Le blog de littérature des BM de la Ville de Genève

Correspondante à Ramallah 12 octobre 2009

correspondanteLe pire dans ce livre, c’est les dates. Que la dernière chronique que Hass nous livre ici date d’octobre 2003 provoque en moi une frustration sans nom, tant les événements récents auraient pu générer encore plus de ces billets réellement uniques, à ma connaissance.
Voici le profil de la bête : Amira Hass est une journaliste israélienne, fille de survivants de Bergen-Belsen, qui, en 1993, a décidé de s’établir à Gaza, pour y écrire des chroniques pour le journal Haaretz, puis, dès 1997, à Ramallah.
A priori, j’aurais tendance à dire qu’elle cherche un peu les ennuis.
Et, bizarrement au vu de tous les accords de paix, toutes les négociations dont ces régions ont été victimes, elle en trouve à foison. Le problème majeur tient à l’objectivité, une des (la plus importante des) valeurs qu’on peut attendre d’un journaliste. Or, rester objectif quand on est journaliste à Ramallah c’est raconter la multiplication des distances à parcourir pour atteindre un même hôpital selon son appartenance ethnique. Etre objectif, c’est rapporter que l’âge limite pour une balle dans la tête, c’est douze ans (mais les snipers sont très bien entraînés, rassurez-vous). Être objectif c’est parler de familles fuyant leur abri de fortune pendant la nuit devant un bulldozer. C’est également rapporter que plutôt que la ferveur religieuse c’est le simple et très humain dégoût de la vie qui fournit la chair à canon des attentats suicides. Qu’un chef éclairé est peut-être bien moins que cela, ou que pour les caméras de télévisions le deuil des familles n’est rien de rien, et que pour certains pontifes religieux, quelle que soit la religion, leurs ouailles ne sont que de la ressource humaine à exploiter, que des enfants déchiquetés par les bombes portées par des enfants à peine plus âgés qu’eux, c’est saint. Que le caractère sacré de la vie devient relatif.
Du coup, cela explique bien que les auteurs des lettres d’insultes et menaces de mort à Amira Hass pensent qu’elle n’est pas très objective.
Finissons sur une note technique : une écriture digeste et lisible, des sujets intéressants à plusieurs niveaux, des exemples de terrain avec des conclusions plus générales et aucune amnésie sélective.

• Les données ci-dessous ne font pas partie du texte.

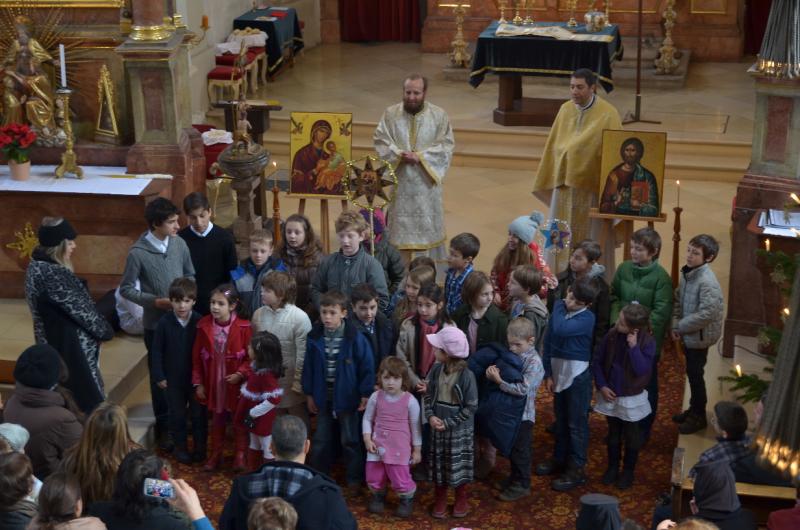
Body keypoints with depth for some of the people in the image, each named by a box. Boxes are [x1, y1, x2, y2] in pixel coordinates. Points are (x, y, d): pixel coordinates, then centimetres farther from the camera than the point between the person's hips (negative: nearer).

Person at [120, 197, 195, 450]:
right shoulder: (138, 252, -17)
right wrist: (155, 301, -18)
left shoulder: (179, 243, -4)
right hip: (156, 323, -4)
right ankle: (164, 426, 23)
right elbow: (126, 289, -9)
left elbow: (190, 275, 9)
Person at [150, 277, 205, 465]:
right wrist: (159, 376, -5)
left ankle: (200, 447, 27)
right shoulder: (164, 323, -11)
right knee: (177, 415, 12)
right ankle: (180, 448, 27)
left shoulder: (200, 322, -13)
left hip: (197, 377, 0)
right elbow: (157, 351, -4)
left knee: (199, 414, 11)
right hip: (174, 379, 0)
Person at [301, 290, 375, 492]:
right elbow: (308, 367, 4)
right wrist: (309, 394, 6)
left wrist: (365, 394, -10)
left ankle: (354, 479, 24)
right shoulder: (315, 338, -6)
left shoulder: (355, 338, -17)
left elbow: (367, 367, -10)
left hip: (347, 396, -3)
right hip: (323, 395, 3)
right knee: (321, 439, 16)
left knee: (350, 440, 9)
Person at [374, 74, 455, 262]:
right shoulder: (391, 113, -1)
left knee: (428, 223, 7)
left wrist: (420, 156, -18)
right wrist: (400, 154, -18)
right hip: (400, 178, 1)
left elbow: (446, 145, -6)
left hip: (427, 178, 0)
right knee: (401, 223, 7)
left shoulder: (439, 115, -4)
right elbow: (380, 140, -2)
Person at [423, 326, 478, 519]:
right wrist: (431, 416, -13)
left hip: (459, 430, -4)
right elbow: (428, 395, 4)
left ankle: (461, 501, 31)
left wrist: (448, 423, -17)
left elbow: (471, 407, -15)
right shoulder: (436, 370, -6)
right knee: (438, 465, 14)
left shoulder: (466, 376, -20)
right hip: (437, 427, 4)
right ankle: (440, 501, 31)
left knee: (459, 466, 10)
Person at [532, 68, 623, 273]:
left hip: (593, 185, -5)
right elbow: (553, 146, 11)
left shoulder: (607, 114, -10)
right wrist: (549, 179, 13)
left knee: (592, 239, 5)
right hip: (564, 182, 5)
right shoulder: (565, 110, 4)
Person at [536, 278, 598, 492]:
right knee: (561, 420, 19)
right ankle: (560, 459, 33)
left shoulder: (587, 318, -18)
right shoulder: (559, 311, -1)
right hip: (558, 372, 6)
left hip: (578, 375, -6)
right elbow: (548, 341, 4)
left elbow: (561, 329, -33)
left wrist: (559, 306, -17)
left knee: (576, 423, 3)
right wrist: (548, 374, 2)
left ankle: (576, 469, 10)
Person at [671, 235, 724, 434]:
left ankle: (699, 416, 21)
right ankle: (694, 409, 37)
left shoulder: (707, 282, -27)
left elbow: (707, 314, -30)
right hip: (688, 334, 8)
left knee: (695, 374, 5)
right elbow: (678, 300, 9)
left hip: (699, 336, -8)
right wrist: (675, 324, -4)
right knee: (692, 373, 20)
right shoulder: (687, 273, 0)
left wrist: (681, 326, -19)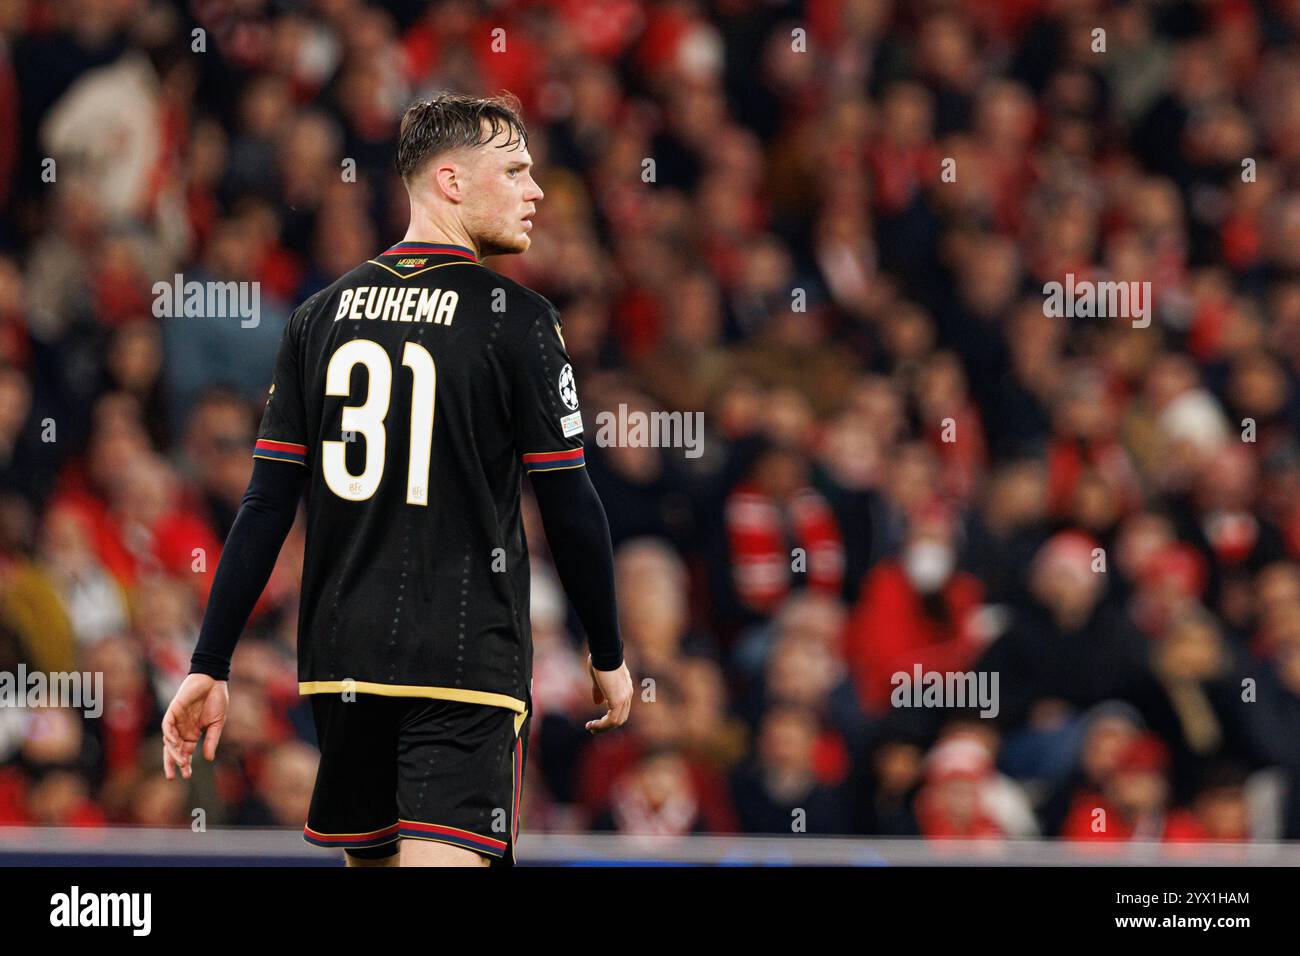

P.S. : pour la petite histoire, Mme Hass s’est fait arrêter le 12 mai dernier à son retour de Gaza vers Israël, pour avoir contrevenu à la loi qui interdit d’être domicilié sur un territoire ennemi, et a été relaxée en attendant sa comparution devant un tribunal. Quelle coquine, cette Amira !

HASS, Amira. Correspondante à Ramallah: articles pour Haaretz, 1997-2003. Paris, Fabrique, 2004. 283 p.